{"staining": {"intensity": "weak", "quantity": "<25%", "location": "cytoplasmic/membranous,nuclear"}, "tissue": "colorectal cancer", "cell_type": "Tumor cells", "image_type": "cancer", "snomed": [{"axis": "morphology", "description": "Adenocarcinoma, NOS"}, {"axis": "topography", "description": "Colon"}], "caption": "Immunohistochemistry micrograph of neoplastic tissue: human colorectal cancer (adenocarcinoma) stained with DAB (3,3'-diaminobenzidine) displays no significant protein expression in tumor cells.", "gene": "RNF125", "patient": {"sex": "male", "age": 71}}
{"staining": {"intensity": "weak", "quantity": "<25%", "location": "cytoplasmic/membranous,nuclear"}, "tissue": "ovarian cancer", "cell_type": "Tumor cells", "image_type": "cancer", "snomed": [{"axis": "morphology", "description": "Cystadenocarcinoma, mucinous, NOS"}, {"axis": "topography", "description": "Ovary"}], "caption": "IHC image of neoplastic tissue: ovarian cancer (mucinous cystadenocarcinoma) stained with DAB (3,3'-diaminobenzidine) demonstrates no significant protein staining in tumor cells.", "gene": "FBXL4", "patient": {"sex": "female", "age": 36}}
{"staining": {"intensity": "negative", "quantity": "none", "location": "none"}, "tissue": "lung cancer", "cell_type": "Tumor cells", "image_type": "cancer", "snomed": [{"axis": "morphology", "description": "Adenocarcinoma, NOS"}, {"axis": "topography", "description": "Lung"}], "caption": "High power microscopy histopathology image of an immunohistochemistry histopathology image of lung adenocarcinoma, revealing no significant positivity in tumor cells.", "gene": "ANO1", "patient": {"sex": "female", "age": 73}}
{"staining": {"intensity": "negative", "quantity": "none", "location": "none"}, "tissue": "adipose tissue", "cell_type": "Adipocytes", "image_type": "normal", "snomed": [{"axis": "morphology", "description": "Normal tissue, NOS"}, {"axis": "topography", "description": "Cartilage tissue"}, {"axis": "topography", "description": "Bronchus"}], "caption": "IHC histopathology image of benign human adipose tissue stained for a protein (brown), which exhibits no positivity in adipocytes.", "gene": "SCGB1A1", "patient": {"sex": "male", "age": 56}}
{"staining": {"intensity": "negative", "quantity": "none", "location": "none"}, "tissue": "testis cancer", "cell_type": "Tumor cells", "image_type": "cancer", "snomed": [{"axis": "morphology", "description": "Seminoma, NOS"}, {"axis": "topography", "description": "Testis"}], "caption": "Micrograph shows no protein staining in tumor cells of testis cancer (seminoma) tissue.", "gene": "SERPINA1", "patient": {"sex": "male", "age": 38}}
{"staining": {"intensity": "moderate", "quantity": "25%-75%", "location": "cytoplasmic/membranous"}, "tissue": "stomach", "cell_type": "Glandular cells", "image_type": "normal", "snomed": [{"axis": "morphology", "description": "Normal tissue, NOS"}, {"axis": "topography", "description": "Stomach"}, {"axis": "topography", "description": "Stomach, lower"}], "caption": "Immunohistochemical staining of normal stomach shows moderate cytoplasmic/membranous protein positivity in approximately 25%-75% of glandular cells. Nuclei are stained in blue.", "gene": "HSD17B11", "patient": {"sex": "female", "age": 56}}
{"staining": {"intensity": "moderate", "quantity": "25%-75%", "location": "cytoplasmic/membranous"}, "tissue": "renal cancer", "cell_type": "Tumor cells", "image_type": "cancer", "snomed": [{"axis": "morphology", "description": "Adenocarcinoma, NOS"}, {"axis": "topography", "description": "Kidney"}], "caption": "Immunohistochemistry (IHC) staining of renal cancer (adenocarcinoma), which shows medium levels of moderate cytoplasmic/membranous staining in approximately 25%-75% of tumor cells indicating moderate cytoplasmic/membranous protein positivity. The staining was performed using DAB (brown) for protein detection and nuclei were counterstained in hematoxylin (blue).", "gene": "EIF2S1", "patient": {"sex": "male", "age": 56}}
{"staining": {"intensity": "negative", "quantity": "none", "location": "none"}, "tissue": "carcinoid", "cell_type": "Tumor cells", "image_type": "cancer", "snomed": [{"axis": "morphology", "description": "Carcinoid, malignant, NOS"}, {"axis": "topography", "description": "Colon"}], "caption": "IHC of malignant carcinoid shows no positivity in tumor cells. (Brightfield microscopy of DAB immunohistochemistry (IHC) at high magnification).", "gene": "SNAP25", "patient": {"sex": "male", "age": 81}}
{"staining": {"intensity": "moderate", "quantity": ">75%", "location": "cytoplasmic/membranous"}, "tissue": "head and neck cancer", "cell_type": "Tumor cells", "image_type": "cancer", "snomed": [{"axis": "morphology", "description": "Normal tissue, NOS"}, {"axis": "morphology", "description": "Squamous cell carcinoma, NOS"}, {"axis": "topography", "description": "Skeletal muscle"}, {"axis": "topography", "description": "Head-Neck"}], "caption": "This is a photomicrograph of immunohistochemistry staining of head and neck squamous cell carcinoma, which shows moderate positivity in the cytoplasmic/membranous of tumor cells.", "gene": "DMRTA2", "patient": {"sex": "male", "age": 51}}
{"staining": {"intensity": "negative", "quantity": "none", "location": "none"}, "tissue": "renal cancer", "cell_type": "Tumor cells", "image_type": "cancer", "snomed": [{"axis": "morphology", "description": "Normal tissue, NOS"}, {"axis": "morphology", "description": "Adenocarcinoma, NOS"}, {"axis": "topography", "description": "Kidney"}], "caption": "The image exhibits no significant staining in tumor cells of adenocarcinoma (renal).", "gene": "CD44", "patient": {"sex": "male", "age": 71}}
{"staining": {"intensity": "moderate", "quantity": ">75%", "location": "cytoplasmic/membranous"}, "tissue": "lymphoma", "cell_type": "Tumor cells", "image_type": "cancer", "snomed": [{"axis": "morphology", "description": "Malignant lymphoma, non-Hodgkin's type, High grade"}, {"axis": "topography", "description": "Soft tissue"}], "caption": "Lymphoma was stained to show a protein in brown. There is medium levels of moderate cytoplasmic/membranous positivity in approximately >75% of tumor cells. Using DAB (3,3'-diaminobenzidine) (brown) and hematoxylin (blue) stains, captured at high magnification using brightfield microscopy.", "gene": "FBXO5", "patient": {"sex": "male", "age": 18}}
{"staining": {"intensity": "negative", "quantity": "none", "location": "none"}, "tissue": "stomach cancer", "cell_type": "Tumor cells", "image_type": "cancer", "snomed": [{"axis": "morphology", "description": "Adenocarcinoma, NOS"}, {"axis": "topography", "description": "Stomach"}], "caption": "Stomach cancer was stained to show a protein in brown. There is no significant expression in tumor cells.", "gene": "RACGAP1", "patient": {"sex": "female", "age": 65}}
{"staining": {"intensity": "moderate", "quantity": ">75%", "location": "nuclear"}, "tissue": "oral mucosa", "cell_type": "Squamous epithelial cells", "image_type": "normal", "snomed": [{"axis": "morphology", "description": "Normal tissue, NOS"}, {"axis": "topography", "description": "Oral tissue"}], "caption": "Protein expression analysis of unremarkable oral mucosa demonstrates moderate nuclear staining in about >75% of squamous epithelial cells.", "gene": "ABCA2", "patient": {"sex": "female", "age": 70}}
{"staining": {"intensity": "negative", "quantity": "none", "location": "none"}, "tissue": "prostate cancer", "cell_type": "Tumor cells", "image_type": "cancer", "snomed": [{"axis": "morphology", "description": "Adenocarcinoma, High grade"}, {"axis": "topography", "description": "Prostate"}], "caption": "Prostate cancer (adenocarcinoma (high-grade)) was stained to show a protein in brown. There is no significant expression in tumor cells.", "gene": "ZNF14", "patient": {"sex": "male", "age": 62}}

=====

> **ACTIVITY**: Word for word, restate the lines above.

> **SOLVED PROBLEM**:
{"staining": {"intensity": "weak", "quantity": "<25%", "location": "cytoplasmic/membranous,nuclear"}, "tissue": "colorectal cancer", "cell_type": "Tumor cells", "image_type": "cancer", "snomed": [{"axis": "morphology", "description": "Adenocarcinoma, NOS"}, {"axis": "topography", "description": "Colon"}], "caption": "Immunohistochemistry micrograph of neoplastic tissue: human colorectal cancer (adenocarcinoma) stained with DAB (3,3'-diaminobenzidine) displays no significant protein expression in tumor cells.", "gene": "RNF125", "patient": {"sex": "male", "age": 71}}
{"staining": {"intensity": "weak", "quantity": "<25%", "location": "cytoplasmic/membranous,nuclear"}, "tissue": "ovarian cancer", "cell_type": "Tumor cells", "image_type": "cancer", "snomed": [{"axis": "morphology", "description": "Cystadenocarcinoma, mucinous, NOS"}, {"axis": "topography", "description": "Ovary"}], "caption": "IHC image of neoplastic tissue: ovarian cancer (mucinous cystadenocarcinoma) stained with DAB (3,3'-diaminobenzidine) demonstrates no significant protein staining in tumor cells.", "gene": "FBXL4", "patient": {"sex": "female", "age": 36}}
{"staining": {"intensity": "negative", "quantity": "none", "location": "none"}, "tissue": "lung cancer", "cell_type": "Tumor cells", "image_type": "cancer", "snomed": [{"axis": "morphology", "description": "Adenocarcinoma, NOS"}, {"axis": "topography", "description": "Lung"}], "caption": "High power microscopy histopathology image of an immunohistochemistry histopathology image of lung adenocarcinoma, revealing no significant positivity in tumor cells.", "gene": "ANO1", "patient": {"sex": "female", "age": 73}}
{"staining": {"intensity": "negative", "quantity": "none", "location": "none"}, "tissue": "adipose tissue", "cell_type": "Adipocytes", "image_type": "normal", "snomed": [{"axis": "morphology", "description": "Normal tissue, NOS"}, {"axis": "topography", "description": "Cartilage tissue"}, {"axis": "topography", "description": "Bronchus"}], "caption": "IHC histopathology image of benign human adipose tissue stained for a protein (brown), which exhibits no positivity in adipocytes.", "gene": "SCGB1A1", "patient": {"sex": "male", "age": 56}}
{"staining": {"intensity": "negative", "quantity": "none", "location": "none"}, "tissue": "testis cancer", "cell_type": "Tumor cells", "image_type": "cancer", "snomed": [{"axis": "morphology", "description": "Seminoma, NOS"}, {"axis": "topography", "description": "Testis"}], "caption": "Micrograph shows no protein staining in tumor cells of testis cancer (seminoma) tissue.", "gene": "SERPINA1", "patient": {"sex": "male", "age": 38}}
{"staining": {"intensity": "moderate", "quantity": "25%-75%", "location": "cytoplasmic/membranous"}, "tissue": "stomach", "cell_type": "Glandular cells", "image_type": "normal", "snomed": [{"axis": "morphology", "description": "Normal tissue, NOS"}, {"axis": "topography", "description": "Stomach"}, {"axis": "topography", "description": "Stomach, lower"}], "caption": "Immunohistochemical staining of normal stomach shows moderate cytoplasmic/membranous protein positivity in approximately 25%-75% of glandular cells. Nuclei are stained in blue.", "gene": "HSD17B11", "patient": {"sex": "female", "age": 56}}
{"staining": {"intensity": "moderate", "quantity": "25%-75%", "location": "cytoplasmic/membranous"}, "tissue": "renal cancer", "cell_type": "Tumor cells", "image_type": "cancer", "snomed": [{"axis": "morphology", "description": "Adenocarcinoma, NOS"}, {"axis": "topography", "description": "Kidney"}], "caption": "Immunohistochemistry (IHC) staining of renal cancer (adenocarcinoma), which shows medium levels of moderate cytoplasmic/membranous staining in approximately 25%-75% of tumor cells indicating moderate cytoplasmic/membranous protein positivity. The staining was performed using DAB (brown) for protein detection and nuclei were counterstained in hematoxylin (blue).", "gene": "EIF2S1", "patient": {"sex": "male", "age": 56}}
{"staining": {"intensity": "negative", "quantity": "none", "location": "none"}, "tissue": "carcinoid", "cell_type": "Tumor cells", "image_type": "cancer", "snomed": [{"axis": "morphology", "description": "Carcinoid, malignant, NOS"}, {"axis": "topography", "description": "Colon"}], "caption": "IHC of malignant carcinoid shows no positivity in tumor cells. (Brightfield microscopy of DAB immunohistochemistry (IHC) at high magnification).", "gene": "SNAP25", "patient": {"sex": "male", "age": 81}}
{"staining": {"intensity": "moderate", "quantity": ">75%", "location": "cytoplasmic/membranous"}, "tissue": "head and neck cancer", "cell_type": "Tumor cells", "image_type": "cancer", "snomed": [{"axis": "morphology", "description": "Normal tissue, NOS"}, {"axis": "morphology", "description": "Squamous cell carcinoma, NOS"}, {"axis": "topography", "description": "Skeletal muscle"}, {"axis": "topography", "description": "Head-Neck"}], "caption": "This is a photomicrograph of immunohistochemistry staining of head and neck squamous cell carcinoma, which shows moderate positivity in the cytoplasmic/membranous of tumor cells.", "gene": "DMRTA2", "patient": {"sex": "male", "age": 51}}
{"staining": {"intensity": "negative", "quantity": "none", "location": "none"}, "tissue": "renal cancer", "cell_type": "Tumor cells", "image_type": "cancer", "snomed": [{"axis": "morphology", "description": "Normal tissue, NOS"}, {"axis": "morphology", "description": "Adenocarcinoma, NOS"}, {"axis": "topography", "description": "Kidney"}], "caption": "The image exhibits no significant staining in tumor cells of adenocarcinoma (renal).", "gene": "CD44", "patient": {"sex": "male", "age": 71}}
{"staining": {"intensity": "moderate", "quantity": ">75%", "location": "cytoplasmic/membranous"}, "tissue": "lymphoma", "cell_type": "Tumor cells", "image_type": "cancer", "snomed": [{"axis": "morphology", "description": "Malignant lymphoma, non-Hodgkin's type, High grade"}, {"axis": "topography", "description": "Soft tissue"}], "caption": "Lymphoma was stained to show a protein in brown. There is medium levels of moderate cytoplasmic/membranous positivity in approximately >75% of tumor cells. Using DAB (3,3'-diaminobenzidine) (brown) and hematoxylin (blue) stains, captured at high magnification using brightfield microscopy.", "gene": "FBXO5", "patient": {"sex": "male", "age": 18}}
{"staining": {"intensity": "negative", "quantity": "none", "location": "none"}, "tissue": "stomach cancer", "cell_type": "Tumor cells", "image_type": "cancer", "snomed": [{"axis": "morphology", "description": "Adenocarcinoma, NOS"}, {"axis": "topography", "description": "Stomach"}], "caption": "Stomach cancer was stained to show a protein in brown. There is no significant expression in tumor cells.", "gene": "RACGAP1", "patient": {"sex": "female", "age": 65}}
{"staining": {"intensity": "moderate", "quantity": ">75%", "location": "nuclear"}, "tissue": "oral mucosa", "cell_type": "Squamous epithelial cells", "image_type": "normal", "snomed": [{"axis": "morphology", "description": "Normal tissue, NOS"}, {"axis": "topography", "description": "Oral tissue"}], "caption": "Protein expression analysis of unremarkable oral mucosa demonstrates moderate nuclear staining in about >75% of squamous epithelial cells.", "gene": "ABCA2", "patient": {"sex": "female", "age": 70}}
{"staining": {"intensity": "negative", "quantity": "none", "location": "none"}, "tissue": "prostate cancer", "cell_type": "Tumor cells", "image_type": "cancer", "snomed": [{"axis": "morphology", "description": "Adenocarcinoma, High grade"}, {"axis": "topography", "description": "Prostate"}], "caption": "Prostate cancer (adenocarcinoma (high-grade)) was stained to show a protein in brown. There is no significant expression in tumor cells.", "gene": "ZNF14", "patient": {"sex": "male", "age": 62}}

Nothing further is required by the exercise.